UK growth likely to be just 0.6% this year, says Osborne

20 Mar 13
The UK economy is expected to grow by just 0.6% this year as the ‘very challenging’ global situation continues to weigh down its performance, Chancellor George Osborne said today.

By Nick Mann | 20 March 2013

The UK economy is expected to grow by just 0.6% this year as the ‘very challenging’ global situation continues to weigh down its performance, Chancellor George Osborne said today.

This is half the 1.2% forecast by the Office for Budget Responsibility in December, Osborne said in his Budget speech. Next year it is expected to be 1.8% rather than the 2% forecast previously.

The OBR cited a weaker outlook for consumer spending, business investment and exports as the reasons for its revised forecasts, and Osborne noted that the UK was ‘very exposed’ to what happens in Europe. The eurozone economy is now expected to remain in recession through 2013 after shrinking by 0.9% in the final quarter of 2012.

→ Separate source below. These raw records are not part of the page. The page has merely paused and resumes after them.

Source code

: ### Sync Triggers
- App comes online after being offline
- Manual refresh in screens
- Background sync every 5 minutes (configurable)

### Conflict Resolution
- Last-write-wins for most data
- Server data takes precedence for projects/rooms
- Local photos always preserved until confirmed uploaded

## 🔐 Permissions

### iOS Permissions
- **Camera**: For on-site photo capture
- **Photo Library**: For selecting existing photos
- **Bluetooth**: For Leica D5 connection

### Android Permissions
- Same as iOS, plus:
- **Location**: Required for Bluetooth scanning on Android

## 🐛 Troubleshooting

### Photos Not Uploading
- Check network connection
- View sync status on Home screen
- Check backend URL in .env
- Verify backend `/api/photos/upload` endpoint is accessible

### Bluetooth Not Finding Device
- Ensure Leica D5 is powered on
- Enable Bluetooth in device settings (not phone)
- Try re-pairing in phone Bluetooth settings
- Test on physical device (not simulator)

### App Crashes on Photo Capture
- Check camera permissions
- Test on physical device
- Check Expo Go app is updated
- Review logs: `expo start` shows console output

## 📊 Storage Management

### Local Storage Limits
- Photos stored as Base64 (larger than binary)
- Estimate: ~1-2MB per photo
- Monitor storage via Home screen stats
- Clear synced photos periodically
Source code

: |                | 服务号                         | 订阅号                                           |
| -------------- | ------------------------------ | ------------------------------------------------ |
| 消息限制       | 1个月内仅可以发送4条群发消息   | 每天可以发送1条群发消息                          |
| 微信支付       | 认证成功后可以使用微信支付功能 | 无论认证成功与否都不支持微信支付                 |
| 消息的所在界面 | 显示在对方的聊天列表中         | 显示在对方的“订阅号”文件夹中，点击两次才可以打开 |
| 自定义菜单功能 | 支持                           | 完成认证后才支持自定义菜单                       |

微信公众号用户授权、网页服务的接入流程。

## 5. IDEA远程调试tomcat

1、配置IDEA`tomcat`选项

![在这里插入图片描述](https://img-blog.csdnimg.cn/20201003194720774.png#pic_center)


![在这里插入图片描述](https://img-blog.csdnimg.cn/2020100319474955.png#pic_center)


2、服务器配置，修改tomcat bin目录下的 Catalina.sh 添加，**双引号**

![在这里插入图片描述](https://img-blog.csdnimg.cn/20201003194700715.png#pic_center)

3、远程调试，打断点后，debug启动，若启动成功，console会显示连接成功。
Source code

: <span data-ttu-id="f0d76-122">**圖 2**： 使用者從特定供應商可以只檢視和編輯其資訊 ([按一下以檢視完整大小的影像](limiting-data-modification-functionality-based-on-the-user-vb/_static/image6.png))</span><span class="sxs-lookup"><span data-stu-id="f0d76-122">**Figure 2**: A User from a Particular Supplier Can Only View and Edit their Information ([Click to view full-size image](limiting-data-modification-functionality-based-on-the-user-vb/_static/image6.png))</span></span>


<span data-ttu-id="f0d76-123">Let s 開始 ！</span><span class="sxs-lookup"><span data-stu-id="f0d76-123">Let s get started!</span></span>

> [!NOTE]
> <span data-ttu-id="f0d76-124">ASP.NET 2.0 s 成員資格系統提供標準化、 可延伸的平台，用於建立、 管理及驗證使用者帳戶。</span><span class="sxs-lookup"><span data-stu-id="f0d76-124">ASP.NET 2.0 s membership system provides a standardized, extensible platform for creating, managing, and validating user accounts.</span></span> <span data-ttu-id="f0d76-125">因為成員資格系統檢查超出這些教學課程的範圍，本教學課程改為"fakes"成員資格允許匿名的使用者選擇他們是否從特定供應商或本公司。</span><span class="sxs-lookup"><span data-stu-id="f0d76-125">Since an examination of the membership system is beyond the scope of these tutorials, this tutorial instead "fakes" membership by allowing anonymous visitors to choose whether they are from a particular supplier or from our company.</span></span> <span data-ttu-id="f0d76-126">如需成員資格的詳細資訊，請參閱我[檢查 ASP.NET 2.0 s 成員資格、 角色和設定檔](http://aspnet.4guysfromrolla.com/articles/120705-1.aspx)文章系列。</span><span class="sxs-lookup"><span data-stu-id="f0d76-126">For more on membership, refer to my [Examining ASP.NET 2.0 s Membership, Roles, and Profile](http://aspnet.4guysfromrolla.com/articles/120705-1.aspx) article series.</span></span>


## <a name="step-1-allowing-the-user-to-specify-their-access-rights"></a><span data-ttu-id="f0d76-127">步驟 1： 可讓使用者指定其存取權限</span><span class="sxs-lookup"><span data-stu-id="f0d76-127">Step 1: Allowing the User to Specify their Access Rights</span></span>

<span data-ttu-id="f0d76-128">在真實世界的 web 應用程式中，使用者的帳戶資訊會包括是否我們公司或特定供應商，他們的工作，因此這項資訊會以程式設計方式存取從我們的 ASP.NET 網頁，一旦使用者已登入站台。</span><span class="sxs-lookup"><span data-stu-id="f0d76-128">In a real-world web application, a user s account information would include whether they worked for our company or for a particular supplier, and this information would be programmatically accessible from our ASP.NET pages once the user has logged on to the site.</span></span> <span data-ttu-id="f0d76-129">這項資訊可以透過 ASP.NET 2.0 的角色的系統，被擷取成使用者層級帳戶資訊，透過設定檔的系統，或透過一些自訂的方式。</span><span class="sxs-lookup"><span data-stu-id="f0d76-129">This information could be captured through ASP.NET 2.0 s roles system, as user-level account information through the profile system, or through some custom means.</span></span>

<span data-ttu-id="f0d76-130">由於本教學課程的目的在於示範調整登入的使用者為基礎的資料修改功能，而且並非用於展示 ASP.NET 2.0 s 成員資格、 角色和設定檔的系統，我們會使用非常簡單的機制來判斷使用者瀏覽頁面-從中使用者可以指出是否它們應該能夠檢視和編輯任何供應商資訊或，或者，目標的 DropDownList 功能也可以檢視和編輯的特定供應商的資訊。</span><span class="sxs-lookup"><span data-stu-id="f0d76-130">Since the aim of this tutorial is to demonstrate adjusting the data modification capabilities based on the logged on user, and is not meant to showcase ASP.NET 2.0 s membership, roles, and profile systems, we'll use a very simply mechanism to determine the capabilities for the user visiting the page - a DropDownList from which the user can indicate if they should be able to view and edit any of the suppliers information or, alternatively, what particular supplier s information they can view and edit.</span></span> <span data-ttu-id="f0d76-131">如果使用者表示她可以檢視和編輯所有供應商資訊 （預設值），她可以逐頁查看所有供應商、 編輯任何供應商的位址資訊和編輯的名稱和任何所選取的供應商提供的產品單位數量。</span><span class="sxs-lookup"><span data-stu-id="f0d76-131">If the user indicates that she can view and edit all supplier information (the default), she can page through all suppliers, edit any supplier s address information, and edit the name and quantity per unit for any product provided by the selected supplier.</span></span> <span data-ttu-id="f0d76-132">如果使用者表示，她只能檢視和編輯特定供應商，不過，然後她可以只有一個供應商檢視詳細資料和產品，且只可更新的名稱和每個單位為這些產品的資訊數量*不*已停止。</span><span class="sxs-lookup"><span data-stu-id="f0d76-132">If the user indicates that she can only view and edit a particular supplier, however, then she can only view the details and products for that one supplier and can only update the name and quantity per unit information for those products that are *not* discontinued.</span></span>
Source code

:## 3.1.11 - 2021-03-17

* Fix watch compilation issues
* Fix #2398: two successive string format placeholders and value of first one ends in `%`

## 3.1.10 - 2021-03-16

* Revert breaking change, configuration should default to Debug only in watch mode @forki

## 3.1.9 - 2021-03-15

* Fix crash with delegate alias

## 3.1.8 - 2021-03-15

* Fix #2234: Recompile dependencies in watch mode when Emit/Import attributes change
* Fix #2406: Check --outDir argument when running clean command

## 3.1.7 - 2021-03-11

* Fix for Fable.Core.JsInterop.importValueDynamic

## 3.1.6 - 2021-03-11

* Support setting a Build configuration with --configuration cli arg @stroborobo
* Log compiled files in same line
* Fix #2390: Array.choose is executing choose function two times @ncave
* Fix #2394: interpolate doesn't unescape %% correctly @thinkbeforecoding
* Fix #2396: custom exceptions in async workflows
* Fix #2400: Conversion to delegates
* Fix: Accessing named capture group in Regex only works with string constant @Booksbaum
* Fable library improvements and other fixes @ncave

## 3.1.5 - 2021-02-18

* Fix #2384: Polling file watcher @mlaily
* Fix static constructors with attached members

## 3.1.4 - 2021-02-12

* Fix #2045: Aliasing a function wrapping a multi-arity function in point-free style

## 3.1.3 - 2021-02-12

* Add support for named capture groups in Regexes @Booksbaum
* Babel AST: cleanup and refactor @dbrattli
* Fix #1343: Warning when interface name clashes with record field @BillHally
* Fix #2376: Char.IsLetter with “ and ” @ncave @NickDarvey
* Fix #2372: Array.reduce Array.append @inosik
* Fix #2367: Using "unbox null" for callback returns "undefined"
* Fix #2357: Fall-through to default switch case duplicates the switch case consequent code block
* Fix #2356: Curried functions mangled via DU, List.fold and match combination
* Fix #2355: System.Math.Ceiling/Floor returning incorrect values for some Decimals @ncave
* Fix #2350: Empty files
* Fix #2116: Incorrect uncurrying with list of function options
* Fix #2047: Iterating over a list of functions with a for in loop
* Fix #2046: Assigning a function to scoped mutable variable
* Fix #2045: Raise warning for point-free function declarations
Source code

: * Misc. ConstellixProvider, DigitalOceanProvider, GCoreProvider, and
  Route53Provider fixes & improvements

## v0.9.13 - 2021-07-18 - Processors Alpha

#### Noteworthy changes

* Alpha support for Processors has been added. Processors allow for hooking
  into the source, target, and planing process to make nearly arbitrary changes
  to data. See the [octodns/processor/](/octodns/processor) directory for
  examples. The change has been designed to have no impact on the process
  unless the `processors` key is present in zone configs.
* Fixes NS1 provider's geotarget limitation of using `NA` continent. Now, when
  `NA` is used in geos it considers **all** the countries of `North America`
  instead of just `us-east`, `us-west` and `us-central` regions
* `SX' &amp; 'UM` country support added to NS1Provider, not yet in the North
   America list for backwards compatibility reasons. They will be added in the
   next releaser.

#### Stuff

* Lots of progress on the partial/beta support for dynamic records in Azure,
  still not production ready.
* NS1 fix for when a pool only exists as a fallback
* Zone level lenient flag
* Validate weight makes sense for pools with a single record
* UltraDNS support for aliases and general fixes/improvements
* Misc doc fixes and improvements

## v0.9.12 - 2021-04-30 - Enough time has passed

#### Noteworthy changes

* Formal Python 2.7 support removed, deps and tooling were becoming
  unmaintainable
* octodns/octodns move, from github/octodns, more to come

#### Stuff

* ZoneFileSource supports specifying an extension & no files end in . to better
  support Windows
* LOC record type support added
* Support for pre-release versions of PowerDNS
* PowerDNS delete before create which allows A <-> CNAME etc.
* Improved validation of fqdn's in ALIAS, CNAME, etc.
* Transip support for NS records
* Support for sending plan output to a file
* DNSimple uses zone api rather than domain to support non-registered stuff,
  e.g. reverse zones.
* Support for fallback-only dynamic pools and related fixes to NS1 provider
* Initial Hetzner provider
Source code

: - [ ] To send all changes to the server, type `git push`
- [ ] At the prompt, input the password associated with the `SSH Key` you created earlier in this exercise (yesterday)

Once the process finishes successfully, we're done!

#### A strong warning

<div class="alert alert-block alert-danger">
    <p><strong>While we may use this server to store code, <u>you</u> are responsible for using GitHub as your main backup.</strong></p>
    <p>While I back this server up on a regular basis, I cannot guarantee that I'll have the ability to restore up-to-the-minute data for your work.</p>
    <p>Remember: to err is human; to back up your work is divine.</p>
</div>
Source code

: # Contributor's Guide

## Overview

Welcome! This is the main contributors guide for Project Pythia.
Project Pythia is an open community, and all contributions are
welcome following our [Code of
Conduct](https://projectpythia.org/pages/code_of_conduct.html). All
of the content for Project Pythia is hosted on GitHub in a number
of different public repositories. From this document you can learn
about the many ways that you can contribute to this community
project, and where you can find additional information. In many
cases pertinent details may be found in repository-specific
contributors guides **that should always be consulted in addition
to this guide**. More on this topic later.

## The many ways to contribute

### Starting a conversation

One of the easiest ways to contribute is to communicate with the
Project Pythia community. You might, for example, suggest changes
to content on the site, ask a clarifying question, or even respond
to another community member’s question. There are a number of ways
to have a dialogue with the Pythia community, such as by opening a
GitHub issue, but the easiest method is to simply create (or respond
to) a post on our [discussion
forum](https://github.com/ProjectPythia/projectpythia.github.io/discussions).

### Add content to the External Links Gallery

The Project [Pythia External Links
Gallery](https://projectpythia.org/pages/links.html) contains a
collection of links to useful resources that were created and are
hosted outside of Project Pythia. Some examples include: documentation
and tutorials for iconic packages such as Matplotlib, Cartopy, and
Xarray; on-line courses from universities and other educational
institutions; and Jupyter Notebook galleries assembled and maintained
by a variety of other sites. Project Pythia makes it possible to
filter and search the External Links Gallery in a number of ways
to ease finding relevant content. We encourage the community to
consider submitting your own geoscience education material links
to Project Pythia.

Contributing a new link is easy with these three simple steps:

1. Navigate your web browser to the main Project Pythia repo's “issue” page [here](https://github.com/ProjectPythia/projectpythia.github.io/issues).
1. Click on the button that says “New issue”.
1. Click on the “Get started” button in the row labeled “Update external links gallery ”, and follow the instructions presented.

Osborne noted, however, that despite the eurozone difficulties and the domestic economy shrinking by 0.3% in the final quarter of 2012, the OBR expected the UK to have avoided slipping back into recession when figures for the first three months of 2013 were published.

‘Tough decisions’ meant the UK’s budget deficit was continuing to fall, Osborne said, noting that this year’s budget was fiscally neutral. The OBR expects the deficit to fall to 7.4% of gross domestic product in the current fiscal year, compared with 11.2% in 2009/10. The budget gap is then forecast to fall further to 6.8% in 2013/14 and continue to fall until 2.2% in 2017/18.

Including the transfer of the Royal Mail pension fund to the government in the figures would reduce the deficit even further, Osborne noted.

Public sector net borrowing – the gap between government spending and revenues – is expected to fall, both excluding and including the value of the assets of the Royal Mail pension fund and cash purchases associated with quantitative easing, Osborne said.

OBR figures, which exclude both factors, show net borrowing falling from £120.9bn this year to £120bn in 2013/14 and then gradually dropping to £43bn by 2017/18.

Osborne said the government was now on course to meet its ‘fiscal mandate’, which involves it balancing the amount it borrows to finance non-investment spending, adjusted for the state of the economy, five years ahead.

The OBR forecasts the UK will balance this cyclically adjusted current budget one year ahead of schedule, in 2016/17, when it expects it to post a 0.1% surplus.

The chancellor acknowledged, however, that the chances of meeting the supplementary target – for public sector net debt to be falling as a percentage of GDP in 2015/16 – had now ‘deteriorated’.

Debt is now forecast to be 75.9% of GDP this year and to then increase until peaking at 85.6% in 2016/17 and then beginning to fall.

Despite this, Osborne ruled out changing the government’s policies to reach the debt goal. ‘There are those who would want to cut much more than we are planning to – and chase the debt target,’ he said.

‘I said in December that I thought that with the current weak economic conditions across Europe that would be a mistake. We’ve got a plan to cut our structural deficit. And our country’s credibility comes from delivering that plan, not altering it with every forecast.’